Леня Басов писал мелким, как бисер, почерком.

«Опять вожусь со своей группой. Может, тебе не интересно про удои, но молочко, небось, пить любишь… Вообще-то трудно. В нашем ветеринарном техникуме порядки крепкие, там не смотрят, что ты еще и работаешь, требуют знаний».

Тут же несколько писем от Эриха. Вот тебе и молчун!

Да, все у ребят прямо, все правильно. Володька перебирал эти письма, и постепенно странное чувство непонимания начало проходить. В конце концов, Матвей теперь вернулся в настоящий мир, подумал он, и все плохое у него, действительно, позади. Разве от того, что было в его жизни, он перестал быть человеком? А может быть, как раз наоборот — может быть, в Козлове как раз и начинается ныне настоящий человек. Вот и относись к этому соответственно.

4.

Самые сложные сварные работы начальник участка обычно поручал двоим — Бабкину и Панчихину. В цехе их звали корифеями. Еще бы! У обоих — шестые разряды, выше некуда, и если приходилось варить «вертикалку», делать потолочную сварку, первыми назывались Бабкин или Панчихин. Никто лучше их не умел варить «на плотность»; у того и другого были удостоверения котлонадзора, разрешающие сварку котлов. И еще удостоверения госгортехнадзора, по которым оба имели право работать над грузоподъемными сооружениями. Одним словом, корифеи.

Они работали сами по себе: никто не помнил, чтобы на их деталях появлялась «меловка» БТК — «переварить» или «зачистить»; оба одновременно получили по «Знаку Почета» за восьмую пятилетку. Но на этом вся их схожесть и кончалась.

Бабкин был холост, вздыхал по Шурочке, а до этого по нормировщице Гусевой, а до этого по методистке Дома культуры, и все всегда знали об его очередном увлечении. Кто-то из местных острословов придумал ему кличку — Бабкин-Девкин, и был случай, о котором несколько лет на заводе вспоминали с восторгом. Когда в восемнадцатом цехе, где прежде работал Бабкин, появился новый начальник цеха, было решено провести рабочее собрание.
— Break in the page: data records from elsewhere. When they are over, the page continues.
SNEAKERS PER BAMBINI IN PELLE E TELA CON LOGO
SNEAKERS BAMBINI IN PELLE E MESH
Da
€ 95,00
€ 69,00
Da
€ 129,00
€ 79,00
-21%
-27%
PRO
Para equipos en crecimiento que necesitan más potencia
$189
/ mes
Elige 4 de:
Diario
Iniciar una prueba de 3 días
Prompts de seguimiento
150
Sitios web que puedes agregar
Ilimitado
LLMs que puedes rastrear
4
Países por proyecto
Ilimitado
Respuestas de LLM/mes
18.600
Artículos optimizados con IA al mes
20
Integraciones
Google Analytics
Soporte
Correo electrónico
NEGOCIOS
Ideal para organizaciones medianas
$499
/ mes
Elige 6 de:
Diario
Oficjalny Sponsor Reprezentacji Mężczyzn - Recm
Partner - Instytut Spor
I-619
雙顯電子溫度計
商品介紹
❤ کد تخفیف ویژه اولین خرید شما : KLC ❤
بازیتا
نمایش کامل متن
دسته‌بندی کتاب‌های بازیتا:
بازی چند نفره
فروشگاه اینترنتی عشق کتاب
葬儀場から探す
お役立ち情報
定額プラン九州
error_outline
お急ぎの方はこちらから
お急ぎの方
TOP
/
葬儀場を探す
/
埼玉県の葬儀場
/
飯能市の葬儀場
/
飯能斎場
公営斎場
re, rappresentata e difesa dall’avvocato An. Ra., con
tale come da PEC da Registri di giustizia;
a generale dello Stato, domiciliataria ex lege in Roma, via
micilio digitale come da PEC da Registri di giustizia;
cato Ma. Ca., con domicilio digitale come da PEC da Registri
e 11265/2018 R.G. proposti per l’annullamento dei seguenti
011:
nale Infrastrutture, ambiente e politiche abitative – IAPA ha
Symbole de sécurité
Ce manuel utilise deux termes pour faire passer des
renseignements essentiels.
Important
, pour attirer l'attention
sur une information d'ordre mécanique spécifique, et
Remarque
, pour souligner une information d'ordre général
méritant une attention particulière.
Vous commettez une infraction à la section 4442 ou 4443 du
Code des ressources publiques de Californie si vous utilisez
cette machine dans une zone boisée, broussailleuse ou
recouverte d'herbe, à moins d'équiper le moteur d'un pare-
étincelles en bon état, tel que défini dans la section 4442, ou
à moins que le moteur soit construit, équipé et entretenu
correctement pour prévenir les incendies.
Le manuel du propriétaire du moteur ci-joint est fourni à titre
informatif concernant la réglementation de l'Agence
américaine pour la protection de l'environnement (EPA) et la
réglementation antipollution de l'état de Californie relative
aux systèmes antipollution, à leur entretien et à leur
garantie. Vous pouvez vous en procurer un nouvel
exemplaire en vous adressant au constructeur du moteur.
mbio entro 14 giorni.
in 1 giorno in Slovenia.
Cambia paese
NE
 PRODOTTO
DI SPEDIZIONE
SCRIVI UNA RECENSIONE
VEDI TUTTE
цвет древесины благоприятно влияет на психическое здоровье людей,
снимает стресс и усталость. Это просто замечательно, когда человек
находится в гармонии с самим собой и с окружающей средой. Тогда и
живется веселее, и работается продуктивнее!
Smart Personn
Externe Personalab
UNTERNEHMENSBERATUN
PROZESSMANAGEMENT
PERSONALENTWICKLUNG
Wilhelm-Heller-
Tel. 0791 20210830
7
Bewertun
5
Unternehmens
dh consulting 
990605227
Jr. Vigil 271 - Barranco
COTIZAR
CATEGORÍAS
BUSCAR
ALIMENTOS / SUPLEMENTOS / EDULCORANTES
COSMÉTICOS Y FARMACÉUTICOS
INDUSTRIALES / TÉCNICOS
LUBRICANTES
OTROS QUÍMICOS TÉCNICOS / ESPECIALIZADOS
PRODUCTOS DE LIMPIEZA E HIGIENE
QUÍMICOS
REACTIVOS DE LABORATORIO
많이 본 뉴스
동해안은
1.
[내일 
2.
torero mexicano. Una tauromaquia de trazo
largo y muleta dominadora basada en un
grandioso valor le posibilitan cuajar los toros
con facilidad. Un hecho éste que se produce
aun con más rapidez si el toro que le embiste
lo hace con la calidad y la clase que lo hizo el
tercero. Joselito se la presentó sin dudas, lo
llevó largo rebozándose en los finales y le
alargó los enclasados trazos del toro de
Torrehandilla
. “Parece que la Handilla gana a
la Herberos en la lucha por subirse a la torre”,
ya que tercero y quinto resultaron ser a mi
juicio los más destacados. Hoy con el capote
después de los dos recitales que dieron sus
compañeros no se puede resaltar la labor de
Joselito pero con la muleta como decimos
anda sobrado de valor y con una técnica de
Выступил на нем и новый начальник. «У нас есть замечательные кадры, — говорил он, — такие, как кузнец Алешин, мастер Невский, сварщики Савдунин и Бабкин-Девкин…» Цех стонал, ревел, люди валились друг на друга, изнемогали от хохота, вытирали слезы — и только одни начальник цеха не понимал, в чем дело… А дело было в том, что председатель цехкома, с которым новый беседовал накануне, по привычке назвал Бабкина вместе с этой приставкой.

Бабкину было под сорок. Когда-то он мечтал стать музыкантом — и не стал, но любовь к музыке сохранилась, и каждый вечер он шел в заводской Дом культуры, к своей виолончели. Он был лауреатом всяческих конкурсов самодеятельности, о нем писали газеты, и не то в «Огоньке», не то еще в каком-то журнале были опубликованы два снимка: Бабкин в робе, со щитком, а рядом — он же, в черном костюме и с галстуком-бабочкой водит смычком по струнам.